It was a hectic October. We were planning our annual Halloween party, and it was always lots of fun, but very busy. Our little girl was at that tender age where all decorations for this holiday frightened her. We had to be careful with our planning for this reason.
The hub would come home from working hard during the last of his busy season, and still give his all to help get the party in order.
13 years ago. It’s hard to remember every detail.
There was a day when I calculated. You know, the usual calculation a woman does from time to time. Being so busy, I didn’t know if I added right. I was pretty sure I was late.
You know. Late.
Could it be? My heart fluttered at the thought. There had been loss earlier in the year, and I wasn’t sure I was ready yet. Was my body ready?
Next day I went out and bought a test. Wouldn’t you know it!
I felt so excited and blessed!
A bit nervous as well.
Now, how do I go about telling everyone? Obviously I told the hub first. We both felt the same way about it: happy and a little nervous.
I am cryptic here, but we lost a pregnancy about 6 months prior to this event. (That is for a whole other blog...perhaps.) So, we were a little intimidated at this surprise.
We went through the usual waiting until we were comfortable that everything was ok before sharing it with others. We went through genetic counseling. If you don’t know what that is, it’s basically giving someone your biological background, so they can tell you your chances of genetic things that might go wrong.
I had an ultrasound and a CVS (Chorionic villus sampling) test. All I can remember about that was it was very early, 10 weeks, and it would tell us 100% if everything was genetically alright.
I was nervous, but hopeful. What happened before was a 1 in a million thing, and the chances of it happening again were astronomical.
It wasn’t a long wait. It was good! Everything looked wonderful!
As a genetic test, we were asked if we wanted to know the sex. I know a lot of people choose to wait, when they have their ultrasounds at 20 weeks or so.

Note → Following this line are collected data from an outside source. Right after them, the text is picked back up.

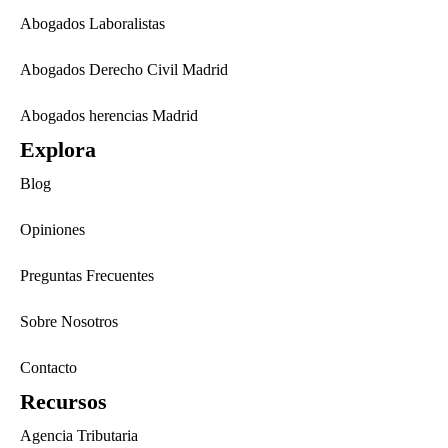
Abogados Laboralistas
Abogados Derecho Civil Madrid
Abogados herencias Madrid
Explora
Blog
Opiniones
Preguntas Frecuentes
Sobre Nosotros
Contacto
Recursos
Agencia Tributaria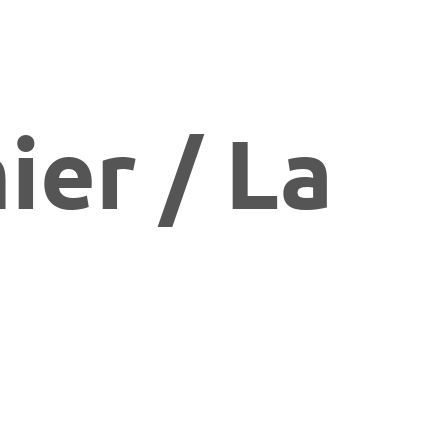
ier / La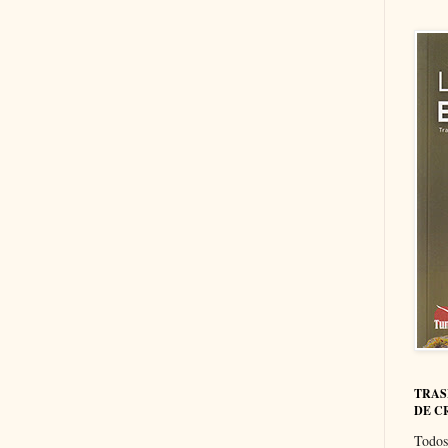
TRAS
DE C
Todos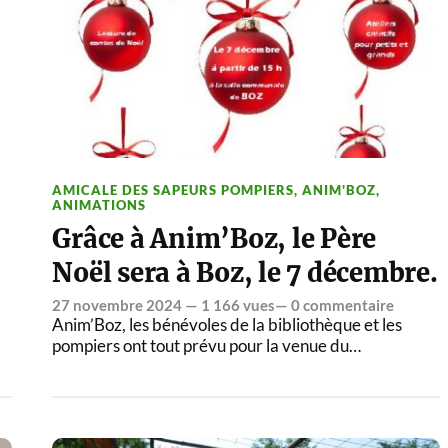
AMICALE DES SAPEURS POMPIERS
,
ANIM'BOZ
,
ANIMATIONS
Grâce à Anim’Boz, le Père
Noël sera à Boz, le 7 décembre.
27 novembre 2024
— 1 166 vues—
0 commentaire
Anim’Boz, les bénévoles de la bibliothèque et les
pompiers ont tout prévu pour la venue du…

We didn’t wait for our daughter, so we thought, why wait this time?
At around 11 weeks, pregnant for the third time, we found out we were having a healthy boy.
Life goes on, with or without you. It’s all how you chose to be a part of it.
Our first son came into this world a surprise, and my easiest, quickest birth. He has brought joy and stress both (as children do), always winning us over with his amazing heart and mind.
13 years ago today.
I may not remember all the details, but I remember the feelings, and for that, I thank him. Thank you for making me a mom to a son for the first time.